══ Given records

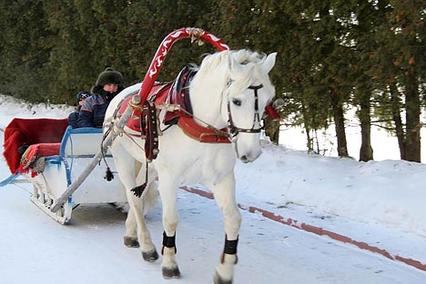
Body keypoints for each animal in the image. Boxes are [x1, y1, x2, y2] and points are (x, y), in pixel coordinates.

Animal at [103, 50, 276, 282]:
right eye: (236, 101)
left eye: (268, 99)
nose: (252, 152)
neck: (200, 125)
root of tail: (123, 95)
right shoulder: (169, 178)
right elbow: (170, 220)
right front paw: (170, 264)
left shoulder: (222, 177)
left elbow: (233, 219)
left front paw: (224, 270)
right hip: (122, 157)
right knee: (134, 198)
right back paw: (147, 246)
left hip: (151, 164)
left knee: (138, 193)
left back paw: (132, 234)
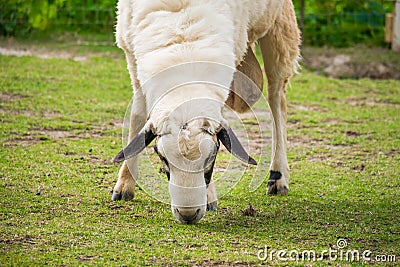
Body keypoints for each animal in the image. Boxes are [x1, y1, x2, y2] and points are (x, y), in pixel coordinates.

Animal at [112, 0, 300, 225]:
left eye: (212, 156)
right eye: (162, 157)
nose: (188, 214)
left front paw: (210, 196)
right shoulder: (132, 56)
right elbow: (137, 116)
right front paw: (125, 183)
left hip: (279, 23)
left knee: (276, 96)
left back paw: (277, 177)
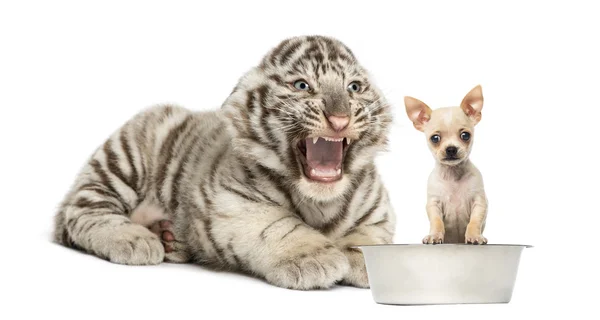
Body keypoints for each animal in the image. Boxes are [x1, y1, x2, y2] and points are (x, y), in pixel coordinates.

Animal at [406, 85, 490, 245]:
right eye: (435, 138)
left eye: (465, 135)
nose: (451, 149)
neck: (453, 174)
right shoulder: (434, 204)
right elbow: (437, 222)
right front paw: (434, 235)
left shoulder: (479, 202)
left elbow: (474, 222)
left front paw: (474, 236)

════

◆ Instructions for the task: Your reply should hold every line of the material, unaltered, and not one picture.

◆ Reply:
Body keypoints for each animal in the image. Boxes are [x1, y1, x2, y2] and points are (x, y), in pixel coordinates.

Animal at [103, 50, 276, 282]:
right eye: (236, 101)
left eye: (268, 99)
nose: (252, 152)
neck: (200, 125)
root of tail: (123, 95)
right shoulder: (169, 178)
right elbow: (170, 220)
right front paw: (170, 264)
left shoulder: (222, 177)
left elbow: (233, 219)
left front paw: (224, 270)
right hip: (122, 157)
right knee: (134, 198)
right back paw: (147, 246)
left hip: (151, 164)
left knee: (138, 193)
left back paw: (132, 234)
Body keypoints for each animal in the image. Boxes are [x1, y1, x2, y2] and points are (x, y), in pixel coordinates.

Animal at [112, 0, 300, 225]:
left eye: (212, 156)
right eye: (162, 157)
nose: (188, 214)
left front paw: (210, 196)
right shoulder: (132, 56)
right elbow: (137, 116)
right front paw: (125, 183)
left hip: (279, 23)
left knee: (276, 96)
left back paw: (277, 177)
Body keypoints for each animal in the image. Boxes are [x1, y1, x2, y2] and points are (x, y), in pixel coordinates.

Animal at [406, 85, 490, 245]:
right eye: (435, 138)
left eye: (465, 135)
nose: (451, 149)
neck: (453, 174)
right shoulder: (434, 204)
right elbow: (437, 222)
right front paw: (434, 235)
left shoulder: (479, 202)
left elbow: (474, 222)
left front paw: (474, 236)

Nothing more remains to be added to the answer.